Cosmic-ray ionization rate in protoplanetary disks with sheared magnetic fields

TL;DR

This study models cosmic-ray propagation in protoplanetary disks with sheared magnetic fields, revealing significant shielding effects that influence ionization rates and potentially activate disk instabilities.

Contribution

It introduces a new model accounting for magnetic field-induced cosmic-ray detouring, showing reduced ionization rates consistent with recent observations.

Findings

Cosmic-ray density near disks is half of ISM value.

Magnetic fields cause cosmic-ray detouring, increasing column density by two orders of magnitude.

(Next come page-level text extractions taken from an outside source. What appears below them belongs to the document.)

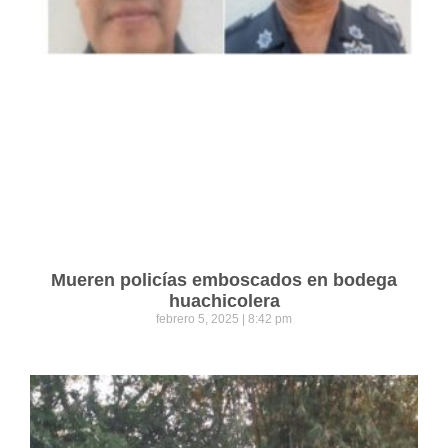
Mueren policías emboscados en bodega
huachicolera
febrero 5, 2025
8:42 pm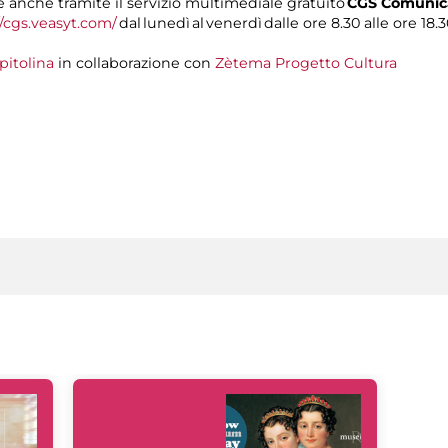
anche tramite il servizio multimediale gratuito
CGS Comunica
//cgs.veasyt.com/
dal lunedì al venerdì dalle ore 8.30 alle ore 18.3
pitolina
in collaborazione con
Zètema Progetto Cultura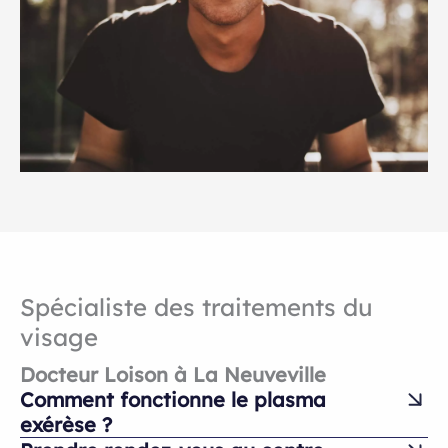
Spécialiste des traitements du
visage
Docteur Loison à La Neuveville
Comment fonctionne le plasma
exérèse ?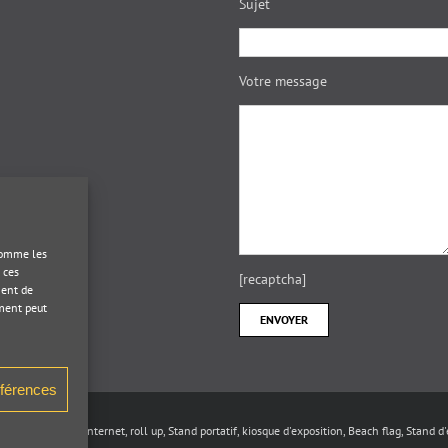
Sujet
Votre message
 comme les
 ces
[recaptcha]
ment de
ement peut
éférences
ception de sites Internet
,
roll up
,
Stand portatif
,
kiosque d'exposition
,
Beach flag
,
Stand d'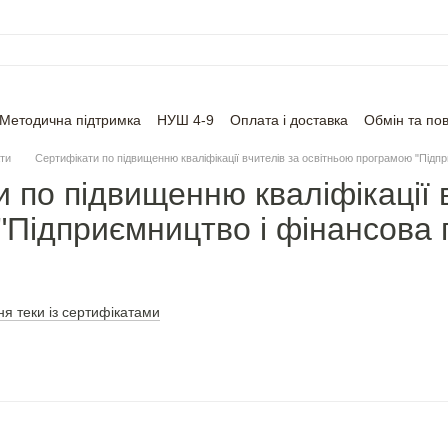
Методична підтримка
НУШ 4-9
Оплата і доставка
Обмін та по
ати
Сертифікати по підвищенню кваліфікації вчителів за освітньою програмою "Підпр
 по підвищенню кваліфікації 
Підприємництво і фінансова 
я теки із сертифікатами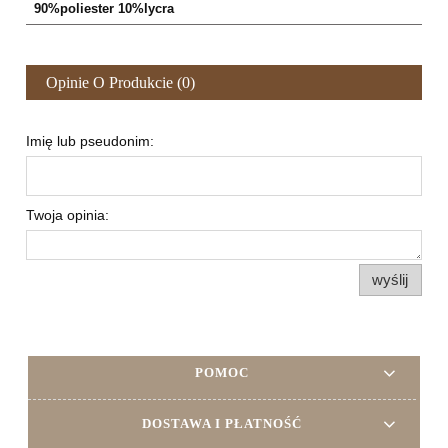
90%poliester 10%lycra
Opinie O Produkcie (0)
Imię lub pseudonim:
Twoja opinia:
wyślij
POMOC
DOSTAWA I PŁATNOŚĆ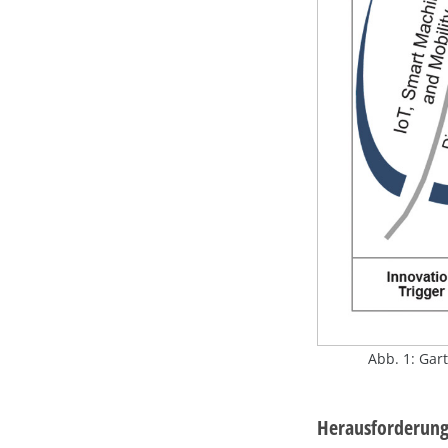
Abb. 1: Gar
Herausforderung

Ionization rates are low at the midplane within 100 au, higher at outer radii.

Abstract

We investigate the effects of magnetic field configurations on the ionization rate by cosmic rays in protoplanetary disks. First, we consider cosmic-ray propagation from the interstellar medium (ISM) to the protoplanetary disks and showed that the cosmic-ray density around the disk should be 2 times lower than the ISM value. Then, we compute the attenuation of cosmic rays in protoplanetary disks. The magnetic fields in the disk are stretched to the azimuthal directions, and cosmic rays need to detour while propagating to the midplane. Our results show that the detouring effectively enhances the column density by about two orders of magnitudes. We employ a typical ionization rate by cosmic rays in diffuse ISM, which is considered too high to be consistent with observations of protoplanetary disks, and find that the cosmic rays are significantly shielded at the midplane. In the case of the disk around IM Lup, the midplane ionization rate is very low for $r\lesssim\,100$ au, while the value is as large as a diffuse ISM in the outer radii. Our results are consistent with the recent ALMA observation that indicates the radial gradient in the cosmic-ray ionization rate. The high ionization rate in the outer radii of disks may activate the magnetorotational instability that was thought to be suppressed due to ambipolar diffusion. These results will have a strong influence on the dynamical and chemical evolutions of protoplanetary disks.